Ce sont souvent des scénarii insipides que le cinéaste produira, les siens d'ailleurs. Pourtant, comme avec "Nikita", Luc Besson signera ici avec "Léon", un scénario prenant, tendu, avec des personnages loin d'être parfaits, mais très attachants.

Vidéo de Gaumont

Petite histoire. Léon est un tueur à gage qui excelle dans son art. Tony lui offre des contrats à accomplir, et le grand gaillard peu causant et vivant simplement s'en charge. Woh, il ne roule pas sur l'or, l'argent qu'il gagne ainsi ne lui sert à rien et est gardé par Tony, mais il ne sait faire que cela. Ses seules passions sont, s'occuper de sa plante, et aller voir une énième rediffusion cinématographique de "Chantons sous la pluie".

Notre héros vit dans un appartement miteux, mais s'en contente. Il croise souvent Mathilda, jeune fille de 12 ans entrant dans l'adolescence, qui est la cadette d'un famille dont le père baigne dans le trafic de drogue. Elle est battue, ne va plus à l'école, et ne pense qu'à s'occuper de son petit frère pour lui offrir une vie meilleure.

Un jour, le père de Mathilda semble avoir essayé de rouler un homme dangereux. Celui-ci lui laisse jusqu'au lendemain midi pour lui indiquer qui a volé, ou coupé, sa came. Le patriarche flippe un peu, mais ne tient guère compte de cette mise en garde. Alors que Léon sympathise rapidement un peu plus avec Mathilda, qui se propose d'aller récupérer son lait quotidien, l'homme dangereux revient, avec des collègues, et en ayant l'intention de montrer sa force.

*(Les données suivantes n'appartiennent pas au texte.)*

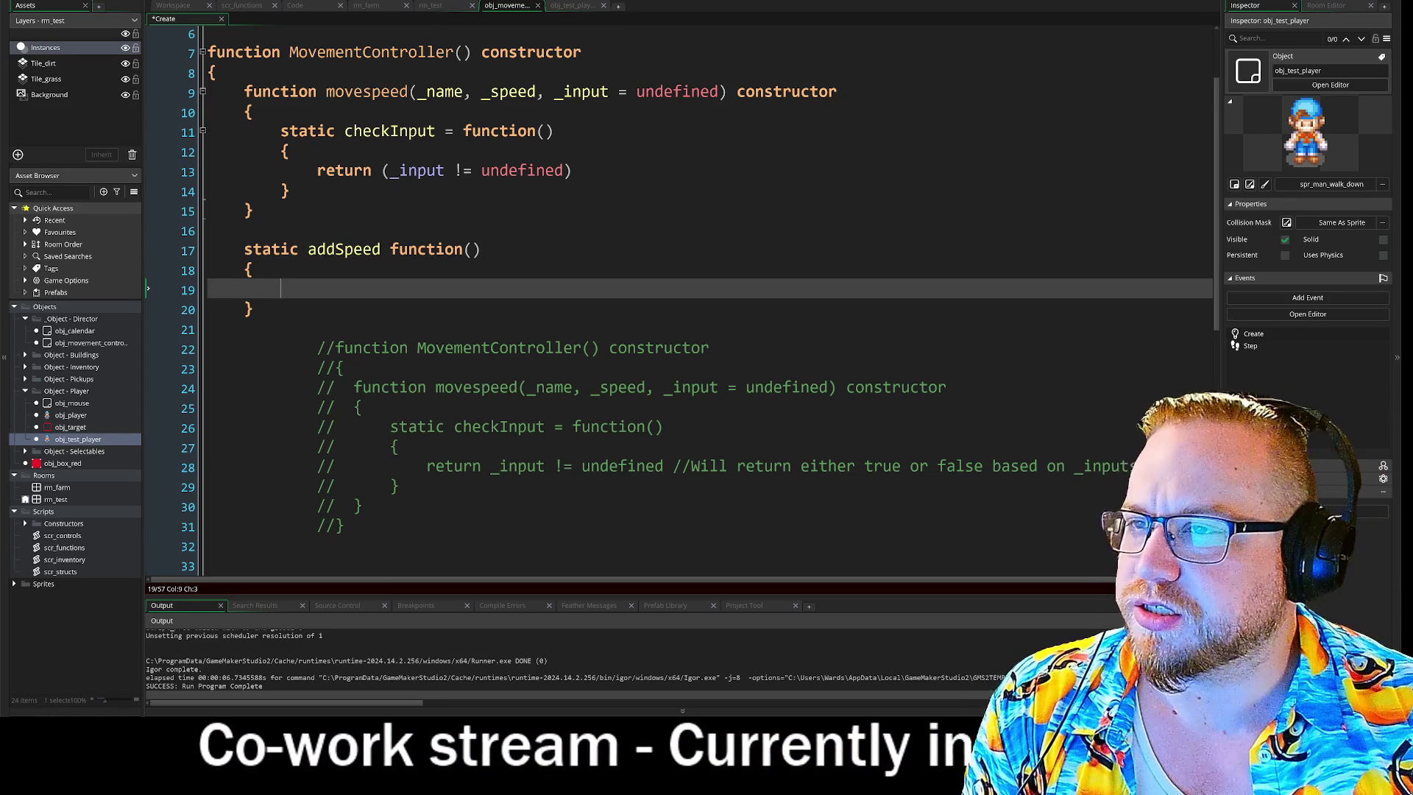
In the Reddit post, highlight MoveSpeed lines like entity.speed = speed and entity = controller.owner.
key("alt+Tab")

Tout ce petit monde assassinera la famille de Mathilda, n'hésitant pas à abattre le petit frère de celle-ci. Léon n'intervient pas, pas de vague. Seulement, la jeune fille revient de chez l'épicier et, constatant le massacre, va garder son calme et essayer de trouver refuge chez son voisin. Dès lors, Léon, sans le savoir, va s'encombrer d'une amie qui va lui redonner goût à la vie. Mathilda ayant la ferme intention de venger son petit frère en assassinant elle-même (elle n'a pas l'argent pour engager Léon) l'homme qui a tué son frangin.

Le film sort en 1994, dans une version édulcorée. 1h50. C'est ce montage que j'ai découvert en VF sur un support qui prête à rire, la cassette vidéo. La réalisation nickel, la violence montrée, le fait qu'un personnage, pourtant un assassin, puisse être aussi attachant, le grand méchant qui fait forcément partie de la police (la DEA pour être précis, on reconnait bien Besson et sa haine du policier ici), bref, tout m'avait étonné, et quand on a 14 ans (je crois bien avoir découvert ce film en 1996, peut-être 1995), c'est impressionnant.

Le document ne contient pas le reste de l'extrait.